# TASK GOAL
Rewrite all of the data below, replacing every "Location de scooters" with "Location de vélos" and keeping everything else unchanged.

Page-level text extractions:
+-------+
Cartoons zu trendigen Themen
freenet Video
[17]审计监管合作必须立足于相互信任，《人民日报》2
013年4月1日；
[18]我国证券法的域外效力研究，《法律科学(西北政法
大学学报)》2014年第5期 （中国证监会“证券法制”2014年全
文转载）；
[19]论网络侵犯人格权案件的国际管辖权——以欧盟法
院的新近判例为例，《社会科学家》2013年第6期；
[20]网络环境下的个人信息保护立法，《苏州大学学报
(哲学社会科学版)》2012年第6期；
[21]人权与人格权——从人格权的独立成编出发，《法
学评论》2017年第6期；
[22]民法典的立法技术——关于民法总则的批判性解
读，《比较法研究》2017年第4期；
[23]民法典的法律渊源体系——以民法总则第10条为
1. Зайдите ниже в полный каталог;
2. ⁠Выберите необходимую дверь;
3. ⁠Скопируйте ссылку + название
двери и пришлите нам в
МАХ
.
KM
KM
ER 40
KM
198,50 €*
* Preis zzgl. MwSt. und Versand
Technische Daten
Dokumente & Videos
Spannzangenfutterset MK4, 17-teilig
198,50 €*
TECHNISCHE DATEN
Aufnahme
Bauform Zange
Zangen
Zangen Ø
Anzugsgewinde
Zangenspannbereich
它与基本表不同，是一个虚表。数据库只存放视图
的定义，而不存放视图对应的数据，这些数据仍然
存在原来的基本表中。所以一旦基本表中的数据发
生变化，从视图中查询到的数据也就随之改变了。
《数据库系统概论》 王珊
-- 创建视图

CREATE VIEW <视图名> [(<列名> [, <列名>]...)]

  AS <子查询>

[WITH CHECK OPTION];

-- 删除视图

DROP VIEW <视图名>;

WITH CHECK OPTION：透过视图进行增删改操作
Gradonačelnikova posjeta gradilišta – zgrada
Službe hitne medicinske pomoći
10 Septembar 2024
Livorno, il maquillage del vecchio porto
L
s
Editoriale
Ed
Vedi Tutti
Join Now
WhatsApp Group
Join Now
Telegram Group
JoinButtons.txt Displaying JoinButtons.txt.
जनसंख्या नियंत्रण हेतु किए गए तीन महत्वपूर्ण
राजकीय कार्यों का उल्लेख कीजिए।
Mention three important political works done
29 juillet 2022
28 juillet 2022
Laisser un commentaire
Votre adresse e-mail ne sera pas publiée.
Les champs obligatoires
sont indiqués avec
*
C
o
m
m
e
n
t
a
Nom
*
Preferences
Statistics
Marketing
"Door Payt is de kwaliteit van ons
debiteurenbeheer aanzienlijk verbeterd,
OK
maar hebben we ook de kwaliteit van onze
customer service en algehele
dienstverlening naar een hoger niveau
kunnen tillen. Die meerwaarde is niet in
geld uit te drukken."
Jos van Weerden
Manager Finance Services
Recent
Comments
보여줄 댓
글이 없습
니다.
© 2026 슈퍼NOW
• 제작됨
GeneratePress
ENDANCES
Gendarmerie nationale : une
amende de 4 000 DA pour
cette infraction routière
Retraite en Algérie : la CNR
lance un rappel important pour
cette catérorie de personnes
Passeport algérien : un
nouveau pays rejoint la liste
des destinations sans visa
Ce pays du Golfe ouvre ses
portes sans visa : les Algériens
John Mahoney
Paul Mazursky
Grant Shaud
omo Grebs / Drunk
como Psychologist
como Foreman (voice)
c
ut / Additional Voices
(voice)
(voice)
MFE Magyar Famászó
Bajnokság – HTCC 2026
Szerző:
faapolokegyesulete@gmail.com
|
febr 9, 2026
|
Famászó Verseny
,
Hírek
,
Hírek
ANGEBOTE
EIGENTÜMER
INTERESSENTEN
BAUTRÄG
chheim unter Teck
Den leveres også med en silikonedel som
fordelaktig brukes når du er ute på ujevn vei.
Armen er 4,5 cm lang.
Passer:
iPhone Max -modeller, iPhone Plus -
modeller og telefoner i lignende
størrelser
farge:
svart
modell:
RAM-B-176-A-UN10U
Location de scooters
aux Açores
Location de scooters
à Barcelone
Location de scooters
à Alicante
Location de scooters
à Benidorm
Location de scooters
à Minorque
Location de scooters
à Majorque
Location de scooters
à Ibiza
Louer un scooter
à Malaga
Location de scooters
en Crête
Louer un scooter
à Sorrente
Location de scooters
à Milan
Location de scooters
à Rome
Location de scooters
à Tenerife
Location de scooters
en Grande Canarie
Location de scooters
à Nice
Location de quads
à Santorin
+-------+
# ANSWER SPACE
Cartoons zu trendigen Themen
freenet Video
[17]审计监管合作必须立足于相互信任，《人民日报》2
013年4月1日；
[18]我国证券法的域外效力研究，《法律科学(西北政法
大学学报)》2014年第5期 （中国证监会“证券法制”2014年全
文转载）；
[19]论网络侵犯人格权案件的国际管辖权——以欧盟法
院的新近判例为例，《社会科学家》2013年第6期；
[20]网络环境下的个人信息保护立法，《苏州大学学报
(哲学社会科学版)》2012年第6期；
[21]人权与人格权——从人格权的独立成编出发，《法
学评论》2017年第6期；
[22]民法典的立法技术——关于民法总则的批判性解
读，《比较法研究》2017年第4期；
[23]民法典的法律渊源体系——以民法总则第10条为
1. Зайдите ниже в полный каталог;
2. ⁠Выберите необходимую дверь;
3. ⁠Скопируйте ссылку + название
двери и пришлите нам в
МАХ
.
KM
KM
ER 40
KM
198,50 €*
* Preis zzgl. MwSt. und Versand
Technische Daten
Dokumente & Videos
Spannzangenfutterset MK4, 17-teilig
198,50 €*
TECHNISCHE DATEN
Aufnahme
Bauform Zange
Zangen
Zangen Ø
Anzugsgewinde
Zangenspannbereich
它与基本表不同，是一个虚表。数据库只存放视图
的定义，而不存放视图对应的数据，这些数据仍然
存在原来的基本表中。所以一旦基本表中的数据发
生变化，从视图中查询到的数据也就随之改变了。
《数据库系统概论》 王珊
-- 创建视图

CREATE VIEW <视图名> [(<列名> [, <列名>]...)]

  AS <子查询>

[WITH CHECK OPTION];

-- 删除视图

DROP VIEW <视图名>;

WITH CHECK OPTION：透过视图进行增删改操作
Gradonačelnikova posjeta gradilišta – zgrada
Službe hitne medicinske pomoći
10 Septembar 2024
Livorno, il maquillage del vecchio porto
L
s
Editoriale
Ed
Vedi Tutti
Join Now
WhatsApp Group
Join Now
Telegram Group
JoinButtons.txt Displaying JoinButtons.txt.
जनसंख्या नियंत्रण हेतु किए गए तीन महत्वपूर्ण
राजकीय कार्यों का उल्लेख कीजिए।
Mention three important political works done
29 juillet 2022
28 juillet 2022
Laisser un commentaire
Votre adresse e-mail ne sera pas publiée.
Les champs obligatoires
sont indiqués avec
*
C
o
m
m
e
n
t
a
Nom
*
Preferences
Statistics
Marketing
"Door Payt is de kwaliteit van ons
debiteurenbeheer aanzienlijk verbeterd,
OK
maar hebben we ook de kwaliteit van onze
customer service en algehele
dienstverlening naar een hoger niveau
kunnen tillen. Die meerwaarde is niet in
geld uit te drukken."
Jos van Weerden
Manager Finance Services
Recent
Comments
보여줄 댓
글이 없습
니다.
© 2026 슈퍼NOW
• 제작됨
GeneratePress
ENDANCES
Gendarmerie nationale : une
amende de 4 000 DA pour
cette infraction routière
Retraite en Algérie : la CNR
lance un rappel important pour
cette catérorie de personnes
Passeport algérien : un
nouveau pays rejoint la liste
des destinations sans visa
Ce pays du Golfe ouvre ses
portes sans visa : les Algériens
John Mahoney
Paul Mazursky
Grant Shaud
omo Grebs / Drunk
como Psychologist
como Foreman (voice)
c
ut / Additional Voices
(voice)
(voice)
MFE Magyar Famászó
Bajnokság – HTCC 2026
Szerző:
faapolokegyesulete@gmail.com
|
febr 9, 2026
|
Famászó Verseny
,
Hírek
,
Hírek
ANGEBOTE
EIGENTÜMER
INTERESSENTEN
BAUTRÄG
chheim unter Teck
Den leveres også med en silikonedel som
fordelaktig brukes når du er ute på ujevn vei.
Armen er 4,5 cm lang.
Passer:
iPhone Max -modeller, iPhone Plus -
modeller og telefoner i lignende
størrelser
farge:
svart
modell:
RAM-B-176-A-UN10U
Location de vélos
aux Açores
Location de vélos
à Barcelone
Location de vélos
à Alicante
Location de vélos
à Benidorm
Location de vélos
à Minorque
Location de vélos
à Majorque
Location de vélos
à Ibiza
Louer un scooter
à Malaga
Location de vélos
en Crête
Louer un scooter
à Sorrente
Location de vélos
à Milan
Location de vélos
à Rome
Location de vélos
à Tenerife
Location de vélos
en Grande Canarie
Location de vélos
à Nice
Location de quads
à Santorin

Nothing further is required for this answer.